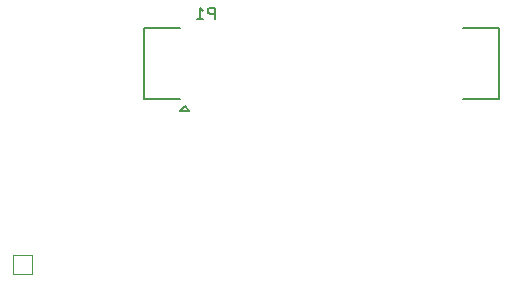
<source format=gbo>
G04 #@! TF.GenerationSoftware,KiCad,Pcbnew,5.1.4-e60b266~84~ubuntu18.04.1*
G04 #@! TF.CreationDate,2019-09-22T16:17:36+02:00*
G04 #@! TF.ProjectId,Mezz2,4d657a7a-322e-46b6-9963-61645f706362,2*
G04 #@! TF.SameCoordinates,Original*
G04 #@! TF.FileFunction,Legend,Bot*
G04 #@! TF.FilePolarity,Positive*
%FSLAX46Y46*%
G04 Gerber Fmt 4.6, Leading zero omitted, Abs format (unit mm)*
G04 Created by KiCad (PCBNEW 5.1.4-e60b266~84~ubuntu18.04.1) date 2019-09-22 16:17:36*
%MOMM*%
%LPD*%
G04 APERTURE LIST*
%ADD10C,0.152400*%
%ADD11C,0.100000*%
%ADD12C,0.150000*%
G04 APERTURE END LIST*
D10*
X86942000Y-98653000D02*
X86142000Y-98653000D01*
X86542000Y-98253000D02*
X86942000Y-98653000D01*
X86142000Y-98653000D02*
X86542000Y-98253000D01*
X83142000Y-97653000D02*
X86142000Y-97653000D01*
X83142000Y-91653000D02*
X86142000Y-91653000D01*
X113142000Y-91653000D02*
X110142000Y-91653000D01*
X113142000Y-97653000D02*
X110142000Y-97653000D01*
X113142000Y-97653000D02*
X113142000Y-91653000D01*
X83142000Y-97653000D02*
X83142000Y-91653000D01*
D11*
X72000000Y-110830000D02*
X72000000Y-112430000D01*
X73600000Y-112430000D01*
X73600000Y-110830000D01*
X72000000Y-110830000D01*
D12*
X89080095Y-90905380D02*
X89080095Y-89905380D01*
X88699142Y-89905380D01*
X88603904Y-89953000D01*
X88556285Y-90000619D01*
X88508666Y-90095857D01*
X88508666Y-90238714D01*
X88556285Y-90333952D01*
X88603904Y-90381571D01*
X88699142Y-90429190D01*
X89080095Y-90429190D01*
X87556285Y-90905380D02*
X88127714Y-90905380D01*
X87842000Y-90905380D02*
X87842000Y-89905380D01*
X87937238Y-90048238D01*
X88032476Y-90143476D01*
X88127714Y-90191095D01*
M02*

</source>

* Task item:
The lines from the one holding "X88032476Y-90143476D01*" to the last line of the entries, both included: retype them exactly and give nothing else.

* The answer:
X88032476Y-90143476D01*
X88127714Y-90191095D01*
M02*

</source>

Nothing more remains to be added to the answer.